Unterdessen ist noch unklar, welche möglichen Veränderungen sich auf der Rechten in der Fraktionszuordnung selbst ergeben werden. Zuletzt hatte beispielsweise Marine Le Pen namens des Rassemblement National Zweifel am Verbleib der AfD in der Fraktion Identität und Demokratie (ID) artikuliert. Offiziell begründete sie diese mit dem sogenannten Geheimplantreffen nahe Potsdam, an dem mehrere AfD-Politiker teilgenommen hatten, darunter allerdings kein EU-Parlamentarier.

Es ist allerdings denkbar, dass die Bedenken ob der „Remigrations“-Fantasien, die bei dem Treffen zur Sprache gekommen sein sollen, nur vorgeschoben sein könnten. Sie erklärte, eine Politik des Entzugs von Staatsangehörigkeiten abzulehnen.

Dennoch scheint Le Pen wenig Berührungsängste gegenüber der estnischen EKRE zu verspüren, die trotz ihrer Ausgrenzungspolitik gegenüber der dortigen russischen Minderheit Teil der ID-Fraktion ist. Zudem scheint eine mögliche Aufnahme der bulgarischen Partei „Wiedergeburt“ in die ID angedacht zu sein. Diese ist bekannt für eine extrem übergriffige Rhetorik gegenüber bulgarischen Staatsbürgern aus der türkischen Minderheit oder aus der Roma-Community.

Möglicherweise geht es Le Pen mit Blick auf die AfD eher um eine Retourkutsche für das „illoyale“ Verhalten ihres Spitzenkandidaten Maximilian Krah. Dieser hatte im Vorfeld der französischen Präsidentenwahl erklärt, einen Konkurrenten zu bevorzugen. Die ID-Fraktion hatte daraufhin temporäre Sanktionen gegen Krah ausgesprochen.

ECFR-Studie sieht möglichen Übertritt von Fratelli d’Italia zur EPP

Aber auch darüber hinaus sind einige Veränderungen auf der Rechten denkbar. Die Fratelli d’Italia von Premierministerin Giorgia Meloni könnten von den Europäischen Konservativen und Reformern (EKR) in die EPP wechseln.

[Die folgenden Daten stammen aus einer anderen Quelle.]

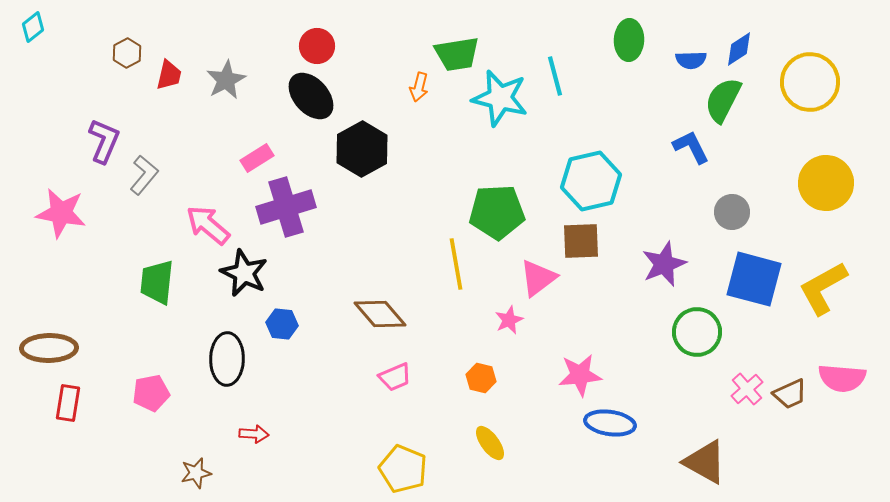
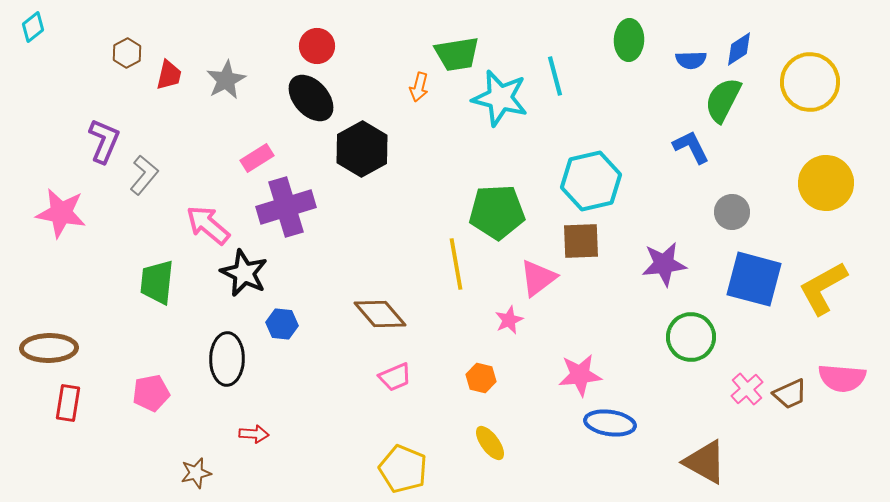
black ellipse at (311, 96): moved 2 px down
purple star at (664, 264): rotated 15 degrees clockwise
green circle at (697, 332): moved 6 px left, 5 px down
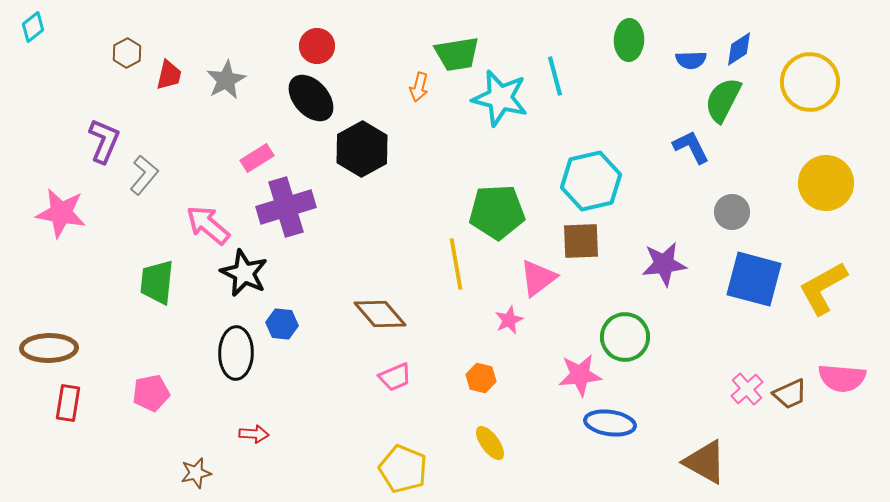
green circle at (691, 337): moved 66 px left
black ellipse at (227, 359): moved 9 px right, 6 px up
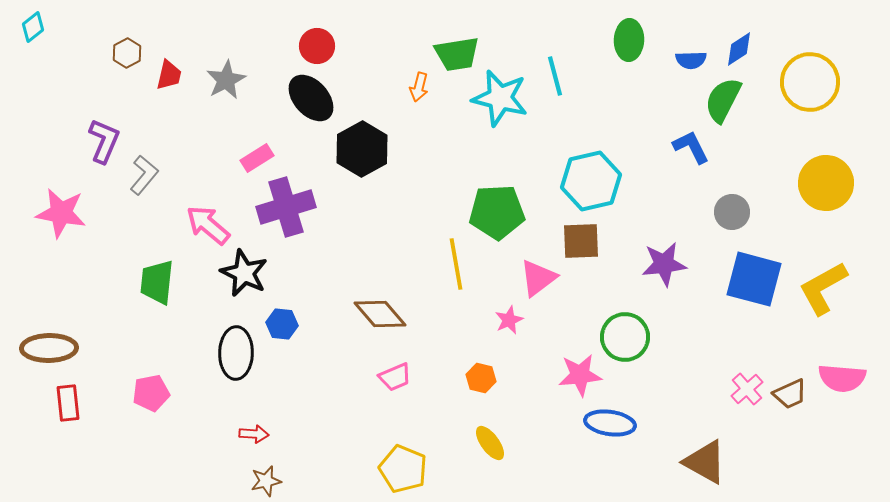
red rectangle at (68, 403): rotated 15 degrees counterclockwise
brown star at (196, 473): moved 70 px right, 8 px down
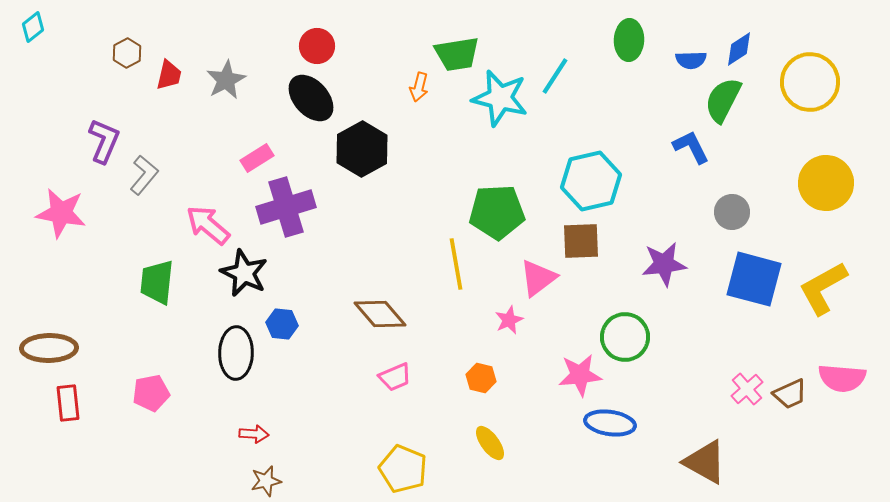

Unklar ist auch, ob Ungarns FIDESZ weiterhin fraktionslos bleiben, eine Wiederaufnahme in die EPP anstreben oder eine neue Fraktion bilden wird.

Ein Beitritt zur EKR ist unwahrscheinlicher geworden, da sich dort unter Führung der polnischen PiS vorwiegend Gegner einer Versöhnungspolitik mit Russland befinden. Viktor Orbáns Widerstand gegen eine weitere Unterstützung der Ukraine würde einem Beitritt wahrscheinlich entgegenstehen.

Der ECFR sagt den derzeitigen Mitgliedsparteien von ID 98 Sitze oder 14 Prozent und jenen vom EKR 85 Sitze oder zwölf Prozent voraus. Dazu kommen fraktionslose Rechte wie die FIDESZ mit 16 Sitzen sowie einzelne weitere Vertreter, beispielsweise aus Griechenland, der Slowakei oder Polen. So gut wie allen Parteien der Rechten im EP sind die Gegnerschaft zu mehr Macht für die EU, eine restriktive Migrationspolitik und Skepsis gegenüber weitreichenden Klimaschutzmaßnahmen gemein.

Reibungspunkte stellen die Positionen zum Ukraine-Krieg, zur NATO, zur Corona-Impfung und häufig auch zu Israel dar. In einigen Fällen verhindern auch historische Ressentiments zwischen Rechtsparteien benachbarter Staaten eine Zusammenarbeit.

Premiere von Sahra Wagenknechts BSW – fraktionslos oder als Teil einer neuen Linken?

Unklar ist auch, ob das BSW von Sahra Wagenknecht auf der Bank der Fraktionslosen Platz nehmen wird oder ob die Linksfraktion die alten Bande mit einem alten Bekannten, Fabio De Masi, wieder aufleben lassen möchte.

Möglich wäre auch der Versuch, eine neue Linksfraktion zu bilden, zu der beispielsweise die slowakische SMER-SD, die griechische KKE oder die lettische Partei der russischen Minderheit gehören könnten.